_ACTION ITEM:_ Output nothing but the lines from the first line of the entries to the line with "that I had no", inclusive, exactly as they read.

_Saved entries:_
Content starts
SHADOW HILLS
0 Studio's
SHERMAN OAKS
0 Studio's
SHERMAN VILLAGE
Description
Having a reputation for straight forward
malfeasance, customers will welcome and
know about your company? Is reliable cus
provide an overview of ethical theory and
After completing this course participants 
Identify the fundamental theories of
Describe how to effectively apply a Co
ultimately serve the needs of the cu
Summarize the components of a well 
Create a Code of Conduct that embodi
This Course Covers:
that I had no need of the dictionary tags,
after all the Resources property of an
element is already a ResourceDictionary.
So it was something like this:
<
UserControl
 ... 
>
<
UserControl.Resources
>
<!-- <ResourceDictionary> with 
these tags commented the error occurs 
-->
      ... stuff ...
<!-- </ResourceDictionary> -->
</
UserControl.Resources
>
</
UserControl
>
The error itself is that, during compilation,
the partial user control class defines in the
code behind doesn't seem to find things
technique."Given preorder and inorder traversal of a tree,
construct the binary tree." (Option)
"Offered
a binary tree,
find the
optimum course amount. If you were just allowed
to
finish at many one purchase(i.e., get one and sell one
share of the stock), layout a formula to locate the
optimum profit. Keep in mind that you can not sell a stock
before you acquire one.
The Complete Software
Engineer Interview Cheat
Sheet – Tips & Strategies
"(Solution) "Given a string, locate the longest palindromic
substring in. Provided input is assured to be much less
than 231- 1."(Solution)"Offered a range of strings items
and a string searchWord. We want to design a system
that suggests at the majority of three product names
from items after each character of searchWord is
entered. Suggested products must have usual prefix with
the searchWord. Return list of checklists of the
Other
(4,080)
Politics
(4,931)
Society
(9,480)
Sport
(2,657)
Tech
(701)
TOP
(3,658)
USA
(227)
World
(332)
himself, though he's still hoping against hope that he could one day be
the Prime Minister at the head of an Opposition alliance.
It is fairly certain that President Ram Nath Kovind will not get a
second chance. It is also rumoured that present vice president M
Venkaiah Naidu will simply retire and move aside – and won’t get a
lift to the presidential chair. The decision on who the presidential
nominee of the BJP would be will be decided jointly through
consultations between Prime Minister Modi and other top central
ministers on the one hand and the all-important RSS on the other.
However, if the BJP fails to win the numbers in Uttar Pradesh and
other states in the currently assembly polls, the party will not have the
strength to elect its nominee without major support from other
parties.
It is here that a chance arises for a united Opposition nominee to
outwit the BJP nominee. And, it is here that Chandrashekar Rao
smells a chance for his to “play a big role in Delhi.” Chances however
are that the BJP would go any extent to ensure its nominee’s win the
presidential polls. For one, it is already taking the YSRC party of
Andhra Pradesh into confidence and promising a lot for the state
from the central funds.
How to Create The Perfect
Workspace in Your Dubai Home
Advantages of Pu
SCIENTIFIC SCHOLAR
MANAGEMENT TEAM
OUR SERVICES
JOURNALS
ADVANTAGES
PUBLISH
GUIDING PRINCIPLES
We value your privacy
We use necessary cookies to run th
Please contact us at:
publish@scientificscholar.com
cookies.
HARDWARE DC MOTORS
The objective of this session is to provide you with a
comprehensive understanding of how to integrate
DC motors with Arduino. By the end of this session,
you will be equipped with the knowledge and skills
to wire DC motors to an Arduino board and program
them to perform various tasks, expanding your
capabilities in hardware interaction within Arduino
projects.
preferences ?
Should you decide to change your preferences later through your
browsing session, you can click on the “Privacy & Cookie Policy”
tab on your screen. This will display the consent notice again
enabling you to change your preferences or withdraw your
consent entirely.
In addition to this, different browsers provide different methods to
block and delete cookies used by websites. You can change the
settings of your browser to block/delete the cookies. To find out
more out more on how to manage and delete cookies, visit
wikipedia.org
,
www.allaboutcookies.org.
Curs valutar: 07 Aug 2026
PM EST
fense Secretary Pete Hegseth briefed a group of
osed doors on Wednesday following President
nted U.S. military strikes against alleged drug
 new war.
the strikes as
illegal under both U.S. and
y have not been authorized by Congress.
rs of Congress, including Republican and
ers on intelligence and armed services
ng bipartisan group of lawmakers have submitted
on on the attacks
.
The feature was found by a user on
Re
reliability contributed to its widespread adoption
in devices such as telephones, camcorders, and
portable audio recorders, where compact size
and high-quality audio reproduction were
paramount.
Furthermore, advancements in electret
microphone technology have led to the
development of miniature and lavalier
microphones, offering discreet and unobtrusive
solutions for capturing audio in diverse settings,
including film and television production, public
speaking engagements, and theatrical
Content ends
_RESULT OF THIS TASK:_
SHADOW HILLS
0 Studio's
SHERMAN OAKS
0 Studio's
SHERMAN VILLAGE
Description
Having a reputation for straight forward
malfeasance, customers will welcome and
know about your company? Is reliable cus
provide an overview of ethical theory and
After completing this course participants 
Identify the fundamental theories of
Describe how to effectively apply a Co
ultimately serve the needs of the cu
Summarize the components of a well 
Create a Code of Conduct that embodi
This Course Covers:
that I had no need of the dictionary tags,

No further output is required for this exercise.